The real test was going to be whether Wigglesworth could conjure a different world for Hermione's and Leontes's teenage daughter as Bohemian shepherdess and her wooing by a disguised Prince Florizel. He doesn't, in terms of musical language, even if the sounds are more ethereal. Samantha Price and Anthony Gregory (pictured below with the ENO Chorus) charm with very limited material; I suppose it's a mercy we don't get a "hey nonny nonny" divertissement, but this is where a popular, mood-sensitive composer like Joby Talbot, in his music for the Royal Ballet's fitfully very effective take on The Winter's Tale, can give us all the relief we need. Once again, when Polixenes' spoken explosion at his son's behaviour arrives - and it's vehemently delivered by the ever committed Leigh Melrose - it has no real contrasts to fight against.Back in "Sicilia", Wigglesworth does capture the glacial strangeness of the crucial Hermione-as-statue scene; Susan Bickley as Paulina at last gets a chance to exercise her formidable presence and authority, while Sophie Bevan's high-line act - again, under-engaged in Act One - caps the miracle. Where Wigglesworth excels is in stripping down orchestral textures so that one or two solo instruments or two - clarinets, a double-bass with Leontes, a ravishing flute solo - focus the magic, But the denouement would have been so much more effective if it came out of contrasts.

That said, Kinnear - whose programme article is much more flavoursome than Wigglesworth's - never puts a foot wrong, and if his Bohemian scene, over-compressed in the opera, doesn't go wild on vernal contrast, that's in keeping with the same-y musical style.

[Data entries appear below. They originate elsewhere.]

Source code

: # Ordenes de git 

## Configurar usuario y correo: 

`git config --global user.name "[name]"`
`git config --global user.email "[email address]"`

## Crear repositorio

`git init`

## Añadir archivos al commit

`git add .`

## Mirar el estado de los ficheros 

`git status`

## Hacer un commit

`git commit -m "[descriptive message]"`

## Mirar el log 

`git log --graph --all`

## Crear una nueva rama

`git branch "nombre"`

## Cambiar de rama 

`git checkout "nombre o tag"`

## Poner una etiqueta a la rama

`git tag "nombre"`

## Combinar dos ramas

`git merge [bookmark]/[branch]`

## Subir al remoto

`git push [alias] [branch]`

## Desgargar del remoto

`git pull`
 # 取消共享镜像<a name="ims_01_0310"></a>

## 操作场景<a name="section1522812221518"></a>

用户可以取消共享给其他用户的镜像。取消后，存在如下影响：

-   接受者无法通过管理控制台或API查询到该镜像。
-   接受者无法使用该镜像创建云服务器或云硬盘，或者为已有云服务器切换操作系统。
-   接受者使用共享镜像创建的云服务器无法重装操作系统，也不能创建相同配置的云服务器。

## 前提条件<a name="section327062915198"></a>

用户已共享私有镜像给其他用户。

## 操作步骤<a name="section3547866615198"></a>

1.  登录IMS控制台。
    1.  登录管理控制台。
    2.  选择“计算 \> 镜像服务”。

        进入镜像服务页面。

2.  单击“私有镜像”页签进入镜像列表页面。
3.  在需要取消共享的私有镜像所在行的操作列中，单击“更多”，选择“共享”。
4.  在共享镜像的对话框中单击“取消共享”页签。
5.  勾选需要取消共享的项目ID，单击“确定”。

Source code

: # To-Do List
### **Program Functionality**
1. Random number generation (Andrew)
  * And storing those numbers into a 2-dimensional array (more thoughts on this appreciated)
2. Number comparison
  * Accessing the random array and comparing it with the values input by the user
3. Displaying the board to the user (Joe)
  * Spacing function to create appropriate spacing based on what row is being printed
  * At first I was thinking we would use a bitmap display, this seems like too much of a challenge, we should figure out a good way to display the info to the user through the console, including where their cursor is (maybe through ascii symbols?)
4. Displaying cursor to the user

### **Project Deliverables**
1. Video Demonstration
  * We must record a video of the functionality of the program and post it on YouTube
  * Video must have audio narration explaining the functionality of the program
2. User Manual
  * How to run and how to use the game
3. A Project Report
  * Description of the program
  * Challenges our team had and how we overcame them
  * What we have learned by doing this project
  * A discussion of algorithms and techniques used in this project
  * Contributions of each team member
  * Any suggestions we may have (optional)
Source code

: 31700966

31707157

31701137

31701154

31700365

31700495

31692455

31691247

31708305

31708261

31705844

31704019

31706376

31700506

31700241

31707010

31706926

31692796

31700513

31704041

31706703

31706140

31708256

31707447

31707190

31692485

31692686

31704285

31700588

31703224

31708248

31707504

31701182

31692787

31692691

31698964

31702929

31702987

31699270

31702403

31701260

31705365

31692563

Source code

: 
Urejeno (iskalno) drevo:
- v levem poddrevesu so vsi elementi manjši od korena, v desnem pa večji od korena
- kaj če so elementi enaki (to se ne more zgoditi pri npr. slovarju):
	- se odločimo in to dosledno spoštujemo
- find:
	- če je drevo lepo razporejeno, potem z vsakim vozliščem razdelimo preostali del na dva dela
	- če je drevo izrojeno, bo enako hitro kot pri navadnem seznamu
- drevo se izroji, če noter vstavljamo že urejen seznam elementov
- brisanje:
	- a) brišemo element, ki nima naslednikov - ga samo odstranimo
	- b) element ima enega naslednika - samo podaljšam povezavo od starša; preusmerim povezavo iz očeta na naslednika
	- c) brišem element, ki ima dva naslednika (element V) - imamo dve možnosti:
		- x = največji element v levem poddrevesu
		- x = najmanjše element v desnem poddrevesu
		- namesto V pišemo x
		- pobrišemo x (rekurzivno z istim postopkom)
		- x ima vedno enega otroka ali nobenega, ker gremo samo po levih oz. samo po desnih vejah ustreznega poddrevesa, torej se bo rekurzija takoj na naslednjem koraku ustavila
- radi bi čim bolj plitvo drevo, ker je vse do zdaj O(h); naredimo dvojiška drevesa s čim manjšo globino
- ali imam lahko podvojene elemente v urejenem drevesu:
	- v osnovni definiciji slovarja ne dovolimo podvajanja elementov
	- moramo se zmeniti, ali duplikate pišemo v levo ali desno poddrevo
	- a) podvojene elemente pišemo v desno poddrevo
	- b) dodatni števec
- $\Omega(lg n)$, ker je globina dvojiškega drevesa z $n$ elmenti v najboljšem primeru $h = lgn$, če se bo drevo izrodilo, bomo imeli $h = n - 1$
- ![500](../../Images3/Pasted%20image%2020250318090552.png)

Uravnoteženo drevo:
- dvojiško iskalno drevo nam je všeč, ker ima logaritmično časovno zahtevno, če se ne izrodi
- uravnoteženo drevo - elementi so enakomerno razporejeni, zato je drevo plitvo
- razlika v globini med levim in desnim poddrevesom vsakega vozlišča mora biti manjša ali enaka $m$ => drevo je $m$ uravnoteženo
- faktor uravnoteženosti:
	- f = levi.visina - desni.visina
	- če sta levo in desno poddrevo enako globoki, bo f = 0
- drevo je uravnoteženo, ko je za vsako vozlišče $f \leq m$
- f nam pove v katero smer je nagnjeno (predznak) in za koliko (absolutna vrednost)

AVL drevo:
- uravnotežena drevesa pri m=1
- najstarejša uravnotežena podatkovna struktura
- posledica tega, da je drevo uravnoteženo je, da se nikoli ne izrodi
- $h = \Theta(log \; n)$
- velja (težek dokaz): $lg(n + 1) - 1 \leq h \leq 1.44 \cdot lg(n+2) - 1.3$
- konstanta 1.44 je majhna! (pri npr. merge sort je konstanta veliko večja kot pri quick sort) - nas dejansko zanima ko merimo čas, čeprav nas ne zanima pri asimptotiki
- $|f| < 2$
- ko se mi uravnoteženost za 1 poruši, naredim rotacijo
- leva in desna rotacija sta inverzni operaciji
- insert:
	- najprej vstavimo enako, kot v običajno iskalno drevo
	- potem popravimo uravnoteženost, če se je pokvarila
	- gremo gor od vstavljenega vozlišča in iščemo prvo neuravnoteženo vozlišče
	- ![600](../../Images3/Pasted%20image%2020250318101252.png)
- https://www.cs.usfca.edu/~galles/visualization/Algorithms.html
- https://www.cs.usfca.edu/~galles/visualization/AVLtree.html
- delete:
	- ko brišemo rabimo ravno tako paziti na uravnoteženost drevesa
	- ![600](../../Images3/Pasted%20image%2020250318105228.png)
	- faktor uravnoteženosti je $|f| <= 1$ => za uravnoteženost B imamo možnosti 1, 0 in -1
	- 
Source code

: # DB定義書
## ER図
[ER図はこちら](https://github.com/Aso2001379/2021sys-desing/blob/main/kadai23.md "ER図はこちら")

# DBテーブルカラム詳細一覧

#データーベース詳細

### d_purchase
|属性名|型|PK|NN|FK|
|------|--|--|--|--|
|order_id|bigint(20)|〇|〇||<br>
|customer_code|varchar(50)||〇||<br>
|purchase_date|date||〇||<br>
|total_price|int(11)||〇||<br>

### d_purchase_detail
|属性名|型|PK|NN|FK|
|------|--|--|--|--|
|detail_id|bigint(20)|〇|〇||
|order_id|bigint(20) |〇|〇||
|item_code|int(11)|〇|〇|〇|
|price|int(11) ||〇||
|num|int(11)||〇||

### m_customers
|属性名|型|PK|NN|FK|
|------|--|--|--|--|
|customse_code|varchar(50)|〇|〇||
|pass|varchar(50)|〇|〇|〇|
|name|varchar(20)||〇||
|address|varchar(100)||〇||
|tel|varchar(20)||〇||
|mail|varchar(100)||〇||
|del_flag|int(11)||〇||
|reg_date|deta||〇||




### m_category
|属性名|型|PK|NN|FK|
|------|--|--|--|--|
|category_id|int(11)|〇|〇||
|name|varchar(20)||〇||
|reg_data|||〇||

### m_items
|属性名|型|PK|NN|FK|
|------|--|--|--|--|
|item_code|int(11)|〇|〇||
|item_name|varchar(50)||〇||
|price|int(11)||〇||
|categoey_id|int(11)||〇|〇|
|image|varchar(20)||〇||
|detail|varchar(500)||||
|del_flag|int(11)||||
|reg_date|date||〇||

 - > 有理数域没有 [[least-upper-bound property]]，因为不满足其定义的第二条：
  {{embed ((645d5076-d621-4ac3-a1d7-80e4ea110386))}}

Leontes is a bemedalled dictator in a neoclassical hall of statues - that keeps the Apollo references and the mythmaking pertinent - while Polixenes seems bent on similar autocracy over the seas. Kinnear doesn't labour the point he makes in the programme about "a capricious ruler, easily provoked, fatally proud, appalling in his treatment of women, ignorant of the natural world, quick to throw up barriers between his own and a neighbouring country", but the thought does enter our heads.

Kinnear is wrong about one thing in that note: there is another "major operatic version" of The Winter's Tale, Philippe Boesmans', preserved in a fine recording from Brussels' La Monnaie conducted by Antonio Pappano. A worthier candidate for his attentions, perhaps; but that said, this will certainly merit at least one revival by virtue of its fine team and a story simply if monotonously told. Next, though, let Kinnear loose on the other Shakespearean romances for which he declares his special love: this is one actor who really does have the objectivity and the style to be a top director.